[Records excerpted from a collection]
______

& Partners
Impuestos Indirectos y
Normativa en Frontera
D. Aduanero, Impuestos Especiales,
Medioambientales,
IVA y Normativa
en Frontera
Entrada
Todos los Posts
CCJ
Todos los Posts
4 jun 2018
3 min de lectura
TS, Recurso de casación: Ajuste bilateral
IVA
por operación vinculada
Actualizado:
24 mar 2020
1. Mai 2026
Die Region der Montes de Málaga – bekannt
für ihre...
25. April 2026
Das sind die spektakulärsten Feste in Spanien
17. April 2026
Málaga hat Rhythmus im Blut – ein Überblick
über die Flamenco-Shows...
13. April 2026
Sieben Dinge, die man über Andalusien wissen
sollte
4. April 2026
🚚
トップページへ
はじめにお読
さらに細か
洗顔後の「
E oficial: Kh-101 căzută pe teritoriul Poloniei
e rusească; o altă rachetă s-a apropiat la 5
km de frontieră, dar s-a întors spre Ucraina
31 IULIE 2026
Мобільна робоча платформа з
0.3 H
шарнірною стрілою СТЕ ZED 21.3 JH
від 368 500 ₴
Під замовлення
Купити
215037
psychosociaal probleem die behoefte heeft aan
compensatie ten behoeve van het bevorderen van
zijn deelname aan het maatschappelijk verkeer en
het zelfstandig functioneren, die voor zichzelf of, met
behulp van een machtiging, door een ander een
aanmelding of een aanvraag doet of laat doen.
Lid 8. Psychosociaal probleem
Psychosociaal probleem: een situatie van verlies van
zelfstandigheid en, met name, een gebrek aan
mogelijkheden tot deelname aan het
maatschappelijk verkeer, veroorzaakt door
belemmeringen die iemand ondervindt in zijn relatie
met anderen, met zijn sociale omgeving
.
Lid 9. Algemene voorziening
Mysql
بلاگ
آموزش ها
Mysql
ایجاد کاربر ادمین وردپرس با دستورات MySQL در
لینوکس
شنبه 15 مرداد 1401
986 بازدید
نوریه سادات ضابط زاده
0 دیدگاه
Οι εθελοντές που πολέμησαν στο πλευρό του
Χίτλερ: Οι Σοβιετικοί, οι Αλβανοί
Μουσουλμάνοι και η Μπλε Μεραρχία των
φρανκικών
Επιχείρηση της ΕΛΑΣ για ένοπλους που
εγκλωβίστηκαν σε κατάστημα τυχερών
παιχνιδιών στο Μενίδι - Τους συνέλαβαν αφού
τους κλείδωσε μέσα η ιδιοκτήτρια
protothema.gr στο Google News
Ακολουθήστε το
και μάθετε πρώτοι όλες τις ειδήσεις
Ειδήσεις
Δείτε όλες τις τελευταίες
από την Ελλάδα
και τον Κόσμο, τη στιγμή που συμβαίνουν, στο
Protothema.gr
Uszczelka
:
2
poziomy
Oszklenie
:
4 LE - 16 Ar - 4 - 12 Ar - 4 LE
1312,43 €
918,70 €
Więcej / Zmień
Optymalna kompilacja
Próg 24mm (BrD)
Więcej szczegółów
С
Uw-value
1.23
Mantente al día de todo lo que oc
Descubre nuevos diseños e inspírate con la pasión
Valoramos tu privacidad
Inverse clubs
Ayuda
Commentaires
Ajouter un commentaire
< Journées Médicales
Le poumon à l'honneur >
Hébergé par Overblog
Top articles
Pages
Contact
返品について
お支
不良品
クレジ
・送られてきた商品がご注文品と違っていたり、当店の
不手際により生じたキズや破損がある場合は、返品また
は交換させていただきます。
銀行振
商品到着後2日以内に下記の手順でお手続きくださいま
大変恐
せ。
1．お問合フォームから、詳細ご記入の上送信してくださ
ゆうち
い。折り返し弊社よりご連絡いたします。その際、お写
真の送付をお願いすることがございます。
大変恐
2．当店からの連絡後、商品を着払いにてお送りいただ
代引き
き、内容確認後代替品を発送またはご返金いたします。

______

Your objective » Reproduce the text of every item above, line for line and without any alteration.

Output for this task »
& Partners
Impuestos Indirectos y
Normativa en Frontera
D. Aduanero, Impuestos Especiales,
Medioambientales,
IVA y Normativa
en Frontera
Entrada
Todos los Posts
CCJ
Todos los Posts
4 jun 2018
3 min de lectura
TS, Recurso de casación: Ajuste bilateral
IVA
por operación vinculada
Actualizado:
24 mar 2020
1. Mai 2026
Die Region der Montes de Málaga – bekannt
für ihre...
25. April 2026
Das sind die spektakulärsten Feste in Spanien
17. April 2026
Málaga hat Rhythmus im Blut – ein Überblick
über die Flamenco-Shows...
13. April 2026
Sieben Dinge, die man über Andalusien wissen
sollte
4. April 2026
🚚
トップページへ
はじめにお読
さらに細か
洗顔後の「
E oficial: Kh-101 căzută pe teritoriul Poloniei
e rusească; o altă rachetă s-a apropiat la 5
km de frontieră, dar s-a întors spre Ucraina
31 IULIE 2026
Мобільна робоча платформа з
0.3 H
шарнірною стрілою СТЕ ZED 21.3 JH
від 368 500 ₴
Під замовлення
Купити
215037
psychosociaal probleem die behoefte heeft aan
compensatie ten behoeve van het bevorderen van
zijn deelname aan het maatschappelijk verkeer en
het zelfstandig functioneren, die voor zichzelf of, met
behulp van een machtiging, door een ander een
aanmelding of een aanvraag doet of laat doen.
Lid 8. Psychosociaal probleem
Psychosociaal probleem: een situatie van verlies van
zelfstandigheid en, met name, een gebrek aan
mogelijkheden tot deelname aan het
maatschappelijk verkeer, veroorzaakt door
belemmeringen die iemand ondervindt in zijn relatie
met anderen, met zijn sociale omgeving
.
Lid 9. Algemene voorziening
Mysql
بلاگ
آموزش ها
Mysql
ایجاد کاربر ادمین وردپرس با دستورات MySQL در
لینوکس
شنبه 15 مرداد 1401
986 بازدید
نوریه سادات ضابط زاده
0 دیدگاه
Οι εθελοντές που πολέμησαν στο πλευρό του
Χίτλερ: Οι Σοβιετικοί, οι Αλβανοί
Μουσουλμάνοι και η Μπλε Μεραρχία των
φρανκικών
Επιχείρηση της ΕΛΑΣ για ένοπλους που
εγκλωβίστηκαν σε κατάστημα τυχερών
παιχνιδιών στο Μενίδι - Τους συνέλαβαν αφού
τους κλείδωσε μέσα η ιδιοκτήτρια
protothema.gr στο Google News
Ακολουθήστε το
και μάθετε πρώτοι όλες τις ειδήσεις
Ειδήσεις
Δείτε όλες τις τελευταίες
από την Ελλάδα
και τον Κόσμο, τη στιγμή που συμβαίνουν, στο
Protothema.gr
Uszczelka
:
2
poziomy
Oszklenie
:
4 LE - 16 Ar - 4 - 12 Ar - 4 LE
1312,43 €
918,70 €
Więcej / Zmień
Optymalna kompilacja
Próg 24mm (BrD)
Więcej szczegółów
С
Uw-value
1.23
Mantente al día de todo lo que oc
Descubre nuevos diseños e inspírate con la pasión
Valoramos tu privacidad
Inverse clubs
Ayuda
Commentaires
Ajouter un commentaire
< Journées Médicales
Le poumon à l'honneur >
Hébergé par Overblog
Top articles
Pages
Contact
返品について
お支
不良品
クレジ
・送られてきた商品がご注文品と違っていたり、当店の
不手際により生じたキズや破損がある場合は、返品また
は交換させていただきます。
銀行振
商品到着後2日以内に下記の手順でお手続きくださいま
大変恐
せ。
1．お問合フォームから、詳細ご記入の上送信してくださ
ゆうち
い。折り返し弊社よりご連絡いたします。その際、お写
真の送付をお願いすることがございます。
大変恐
2．当店からの連絡後、商品を着払いにてお送りいただ
代引き
き、内容確認後代替品を発送またはご返金いたします。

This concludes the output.